What is SHERKALA?

There are 13 million native speakers of Kazakh worldwide, however, 85% of Generative Al training data is in English or European languages.

With bilingual capabilities of Kazakh and English, SHERKALA helps preserve 11 centuries of history, culture and literature and unlocks access to the Kazakh speaking world.

Equitable AI access

Empowering Kazakhstan’s scientific, academic, and developer communities by accelerating the growth of a vibrant Kazakh language AI ecosystem and ensuring equitable access to AI across the region.

Why SHERKALA?

Available open source

SHERKALA is a 8 billion parameter pre-trained and instruction-tuned bilingual large language model for both Kazakh and English, available open-source on HuggingFace for easy downstream development.

Bringing AI to everyone

Localization has the power to connect, engage, and inspire by bridging language barriers.

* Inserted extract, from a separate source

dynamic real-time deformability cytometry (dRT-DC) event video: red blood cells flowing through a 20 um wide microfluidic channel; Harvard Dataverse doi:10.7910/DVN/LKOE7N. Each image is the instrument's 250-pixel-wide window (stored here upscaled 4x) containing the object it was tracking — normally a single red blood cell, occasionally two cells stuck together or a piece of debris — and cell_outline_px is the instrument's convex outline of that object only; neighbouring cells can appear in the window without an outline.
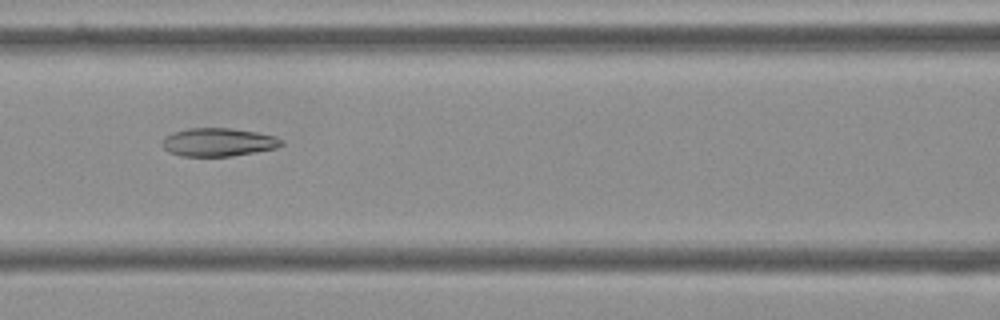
{"species": "Egyptian fruit bat (a non-hibernating species)", "species_latin": "Rousettus aegyptiacus", "temperature_condition": "cold", "stored_images_in_passage": 42, "camera_frame_rate_fps": 3000, "um_per_image_px": 0.085, "frame": {"image": 1, "passage_image": 10, "time_ms": 3.0, "image_size_px": [1000, 320], "cell_outline_px": [[284, 144], [276, 148], [232, 156], [180, 156], [168, 152], [160, 144], [160, 140], [164, 136], [172, 132], [188, 128], [228, 128], [256, 132], [276, 136], [284, 140]], "centroid_in_image_um": [18.51, 12.08], "position_along_channel_um": 148.1, "area_um2": 19.88}}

With seamless handling and reasoning across bilingual content, SHERKALA enables organizations to unlock access to the Kazakh
speaking world.

Fully bilingual

SHERKALA is continually pre-trained on 45.3 billion tokens from a diverse range of sources covering Kazakh and English with the addition of Russian and Turkish to enable better performance.

Experienced in bilingual AI

We leverage our Al expertise and in-house experience from building the world’s leading open-source Arabic Large Language Model JAIS, to continue to build models for more underserved languages.